Déclaration des notables du groupement Munigi, NK. Crédit : © Etienne M.
Reconnu par la Commission consultative de règlement des conflits coutumiers (CCRCC) comme chef du groupement Munigi, une entité coutumière de la chefferie de Bukumu en territoire de Nyiragongo, province du Nord-Kivu, Mutumishi Amani Kifende risquerait de perdre son trône des suites d’une nouvelle décision du vice-premier ministre, ministre de l’Intérieur, Sécurité, Décentralisation et Affaires coutumières, annonçant la remise à zéro les travaux effectués par cette commission.
Cette nouvelle prise de position n’a pas manqué de heurter la sensibilité des notables de Munigi, qui, à travers une déclaration commune publiée ce samedi 9 Novembre 2024, se disent choqués après avoir été mis au courant du message officiel du ministère de l’Intérieur, qui annonce la mise en place d’une commission chargée d’entamer une nouvelle étude des conflits coutumiers dans les provinces du Nord-Kivu et de l’Ituri. Selon eux, cette décision leur « préjudicie énormément ».
Dans leur déclaration, ces notables disent ne pas comprendre « le pourquoi de ressusciter un dossier qui avait déjà été résolu par la commission habilitée et qui avait tranché en faveur de l’ayant-droit reconnu par la famille et par toute la communauté ».
« Il est déplorable qu’une commission soit en route pour Goma, selon les informations à notre possession, dans l’objectif de remettre à zéro tous les travaux effectués par la CCRCC/Nord-Kivu, pour organiser de nouvelles consultations afin de proclamer d’autres chefs de chefferie et de groupements en lieu et place de ceux qui sont en fonction et qui ont été installés après les consultations organisées dans le respect de la loi », fustigent-ils.
Ils pensent que cela n’est pas étonnant, d’autant plus qu’ « une certaine main noire » serait derrière cette démarche, citant le nom d’un député provincial qui aurait usurpé ce trône pendant de longues années avant d’être détrôné par la CCRCC, et qui aurait soudoyé certaines autorités au niveau national en vue d’y être réhabilité.

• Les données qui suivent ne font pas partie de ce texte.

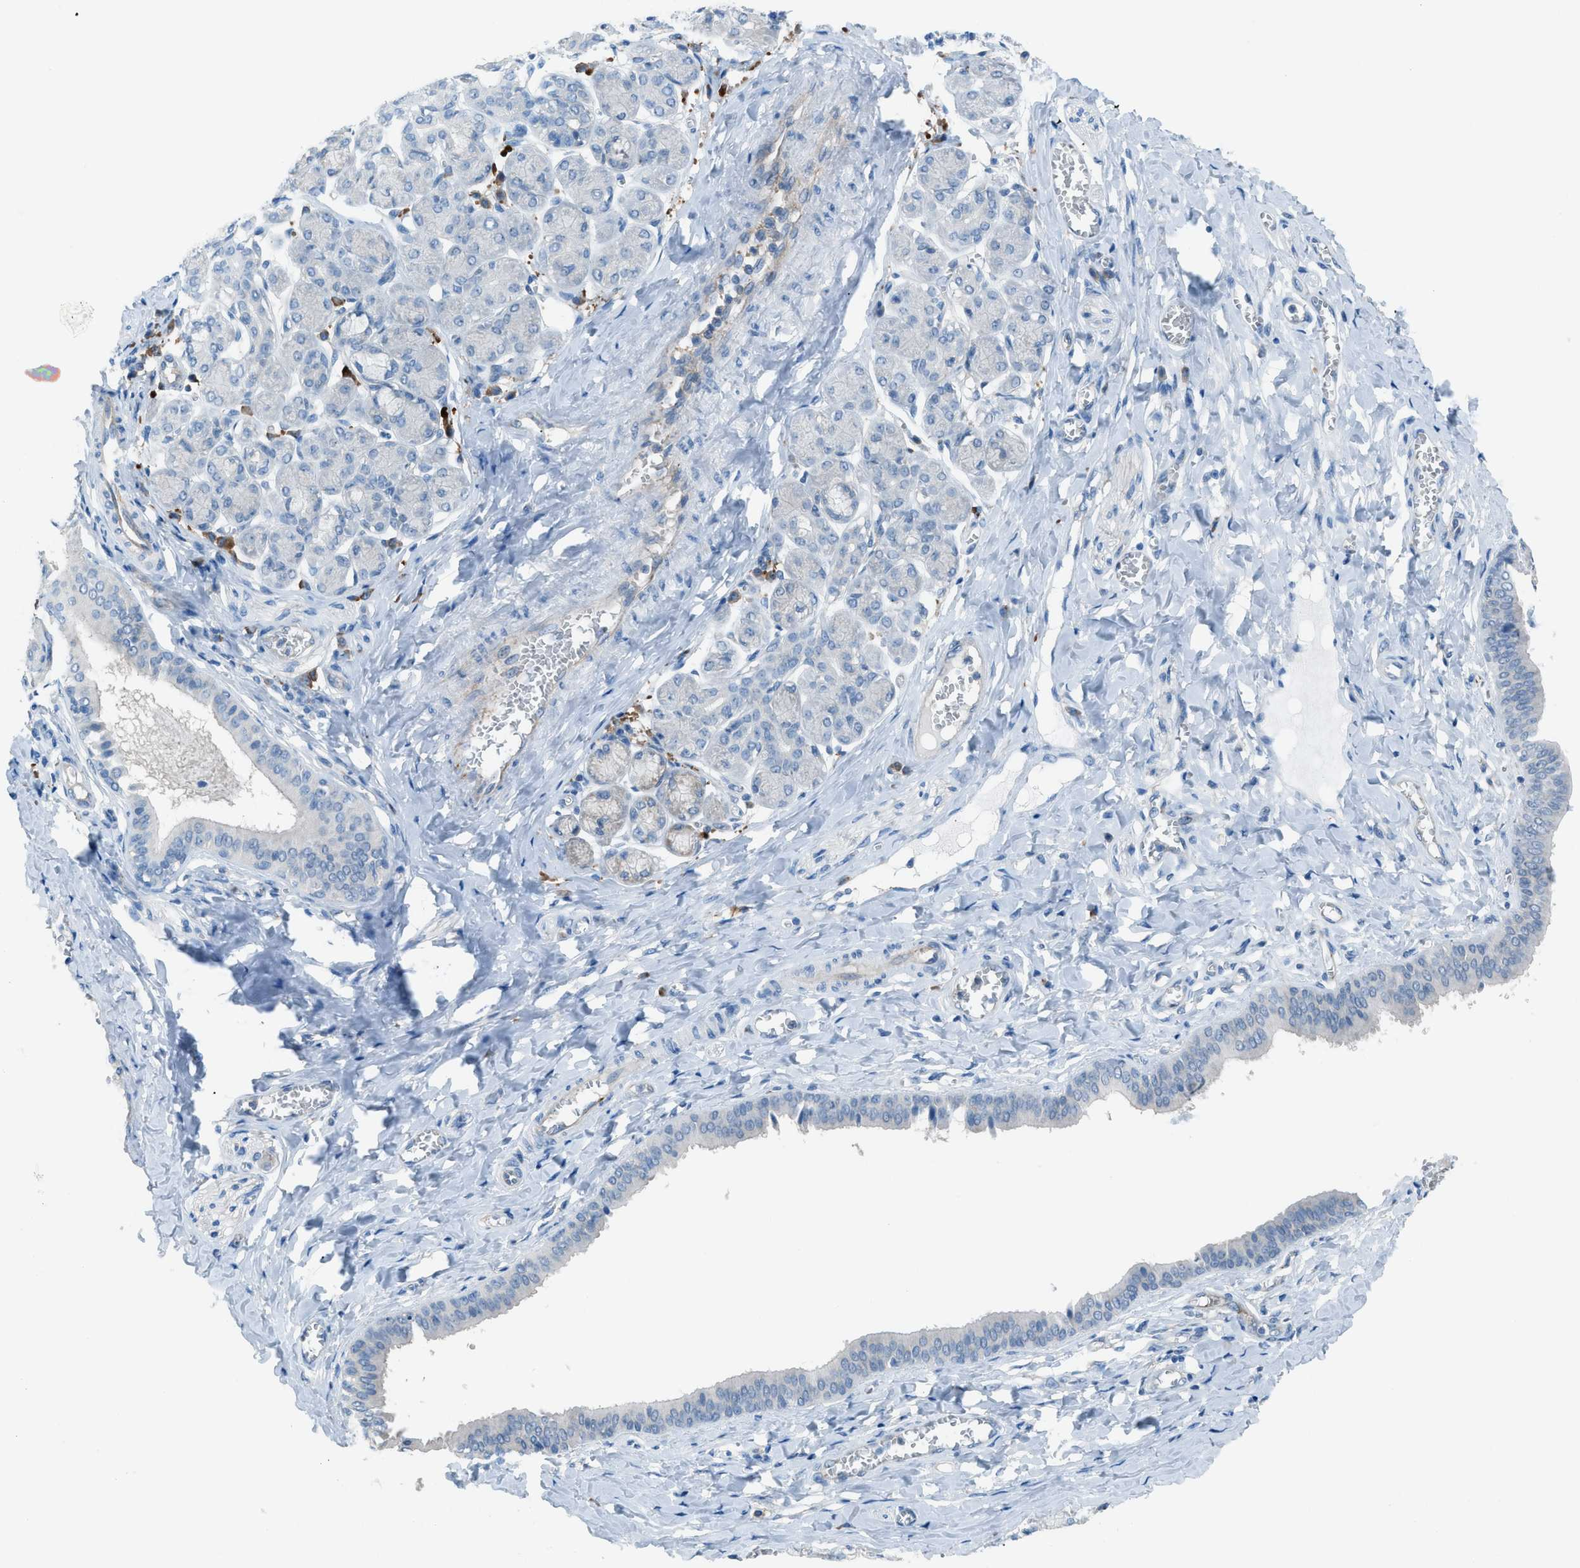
{"staining": {"intensity": "negative", "quantity": "none", "location": "none"}, "tissue": "salivary gland", "cell_type": "Glandular cells", "image_type": "normal", "snomed": [{"axis": "morphology", "description": "Normal tissue, NOS"}, {"axis": "morphology", "description": "Inflammation, NOS"}, {"axis": "topography", "description": "Lymph node"}, {"axis": "topography", "description": "Salivary gland"}], "caption": "Immunohistochemical staining of unremarkable human salivary gland displays no significant positivity in glandular cells.", "gene": "HEG1", "patient": {"sex": "male", "age": 3}}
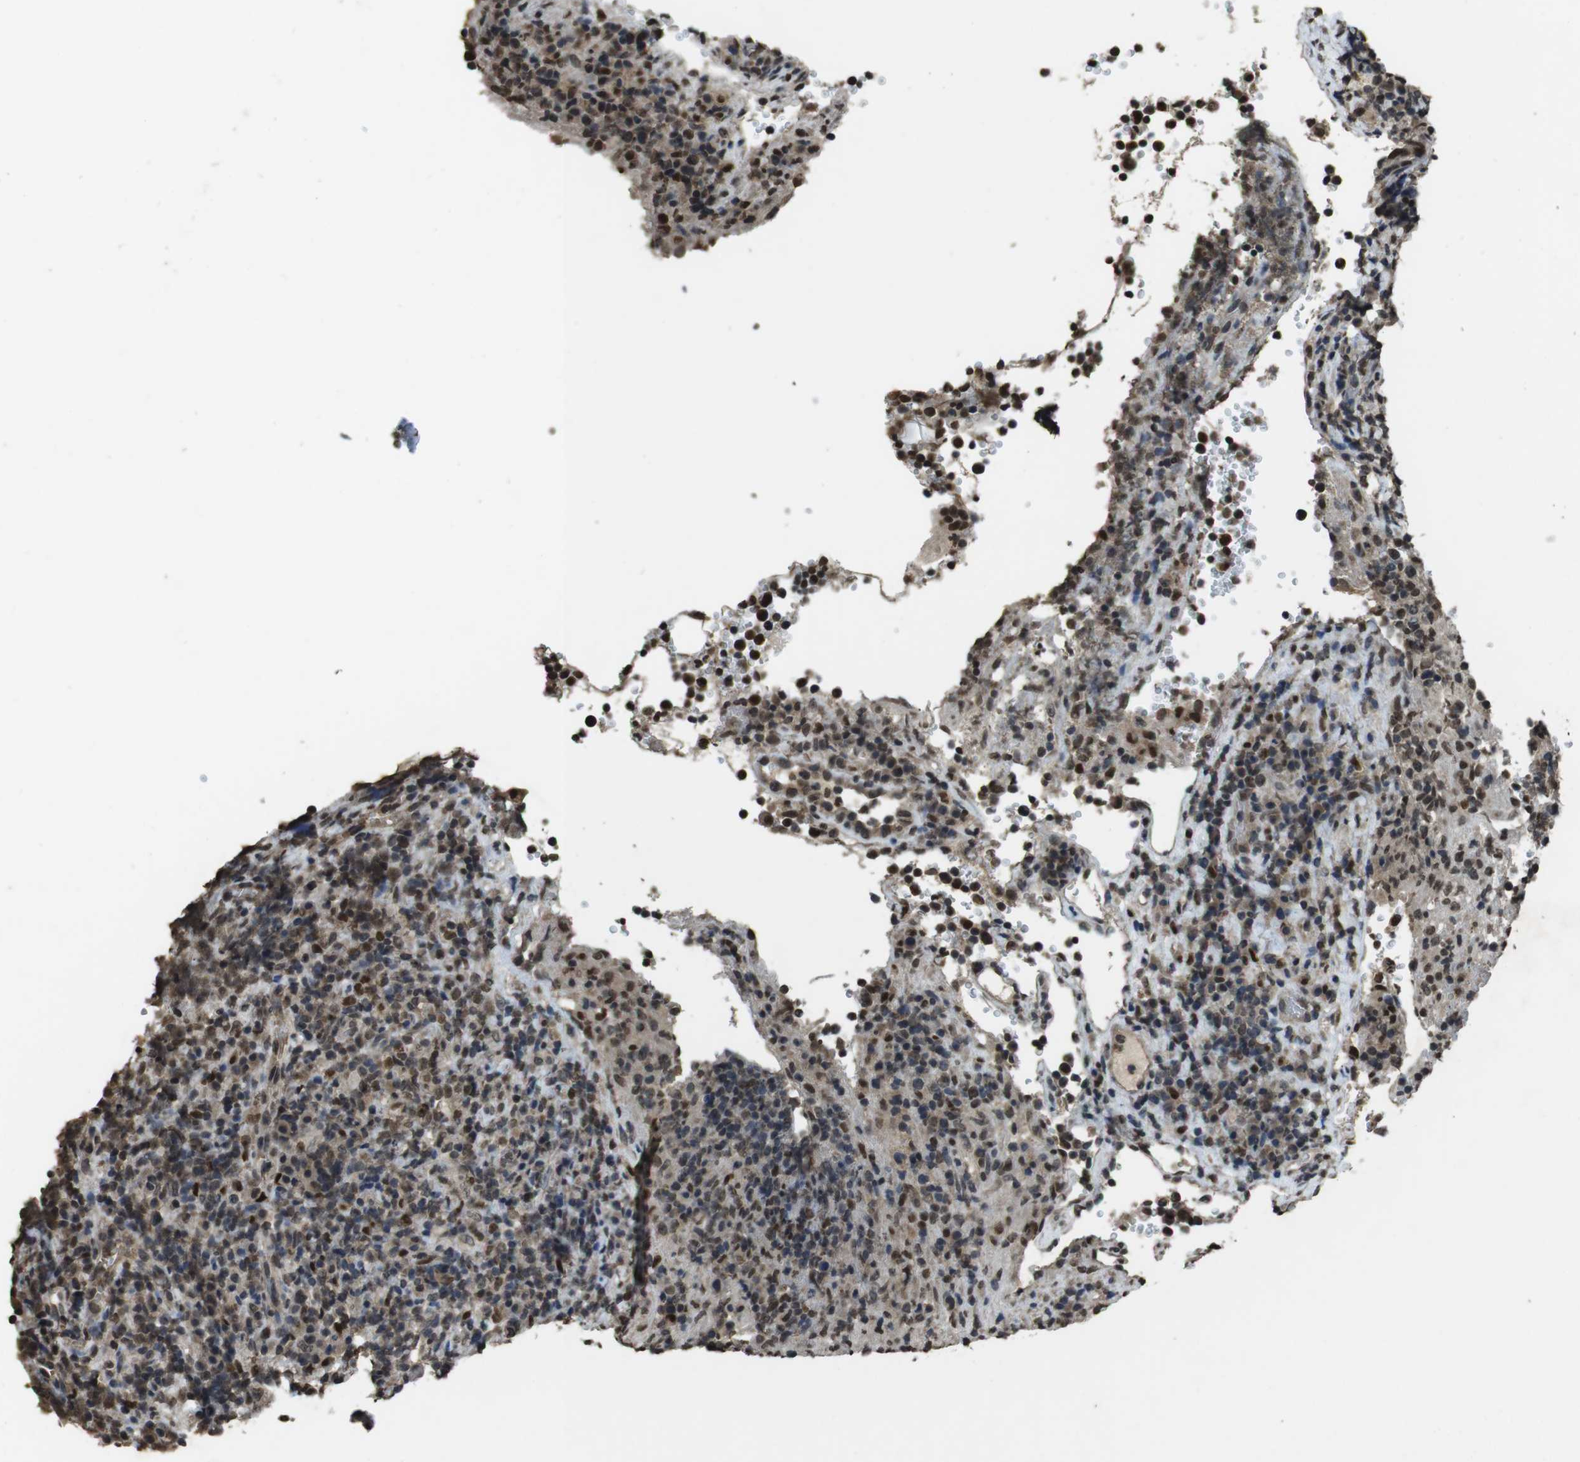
{"staining": {"intensity": "moderate", "quantity": "25%-75%", "location": "nuclear"}, "tissue": "lymphoma", "cell_type": "Tumor cells", "image_type": "cancer", "snomed": [{"axis": "morphology", "description": "Malignant lymphoma, non-Hodgkin's type, High grade"}, {"axis": "topography", "description": "Lymph node"}], "caption": "A high-resolution image shows IHC staining of high-grade malignant lymphoma, non-Hodgkin's type, which reveals moderate nuclear staining in about 25%-75% of tumor cells. (DAB (3,3'-diaminobenzidine) IHC with brightfield microscopy, high magnification).", "gene": "MAF", "patient": {"sex": "female", "age": 76}}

« L’autorité n’est-elle pas en train de se contredire dans ses décisions », s’interrogent bon nombre des familiers du chef de groupement Mutumishi Kifende, qui brandissent à titre d’exemple, la décision du 15/6/2023 portant N° 25/CAB/VPM/MININTERSECAC/PKK/1350/2023 du ministère de l’Intérieur, Sécurité, Décentralisation et Affaires coutumières, instruisant au gouverneur militaire du Nord-Kivu de procéder à l’installation du mwami Kifende, proclamé ayant-droit par la CCRCC, à la tête du groupement Munigi.
Face à ce qu’ils qualifient de manœuvres déstabilisatrices de leur chefferie et groupement, ces notables demandent au président de la République de bien veiller aux dossiers coutumiers sensibles en vue de ne pas créer de tensions, en cette période où la RDC fait face à l’agression rwandaise.
Ils appellent aussi la Première ministre à apporter son soutien à la CCRCC qui ne cesse d’accomplir sa mission comme il se doit. Au même moment, ces notables recommandent au VPM de l’Intérieur de ne pas rejeter les décisions de la CCRCC/Nord-Kivu, et à toutes les autorités du pays, de s’impliquer dans cette affaire.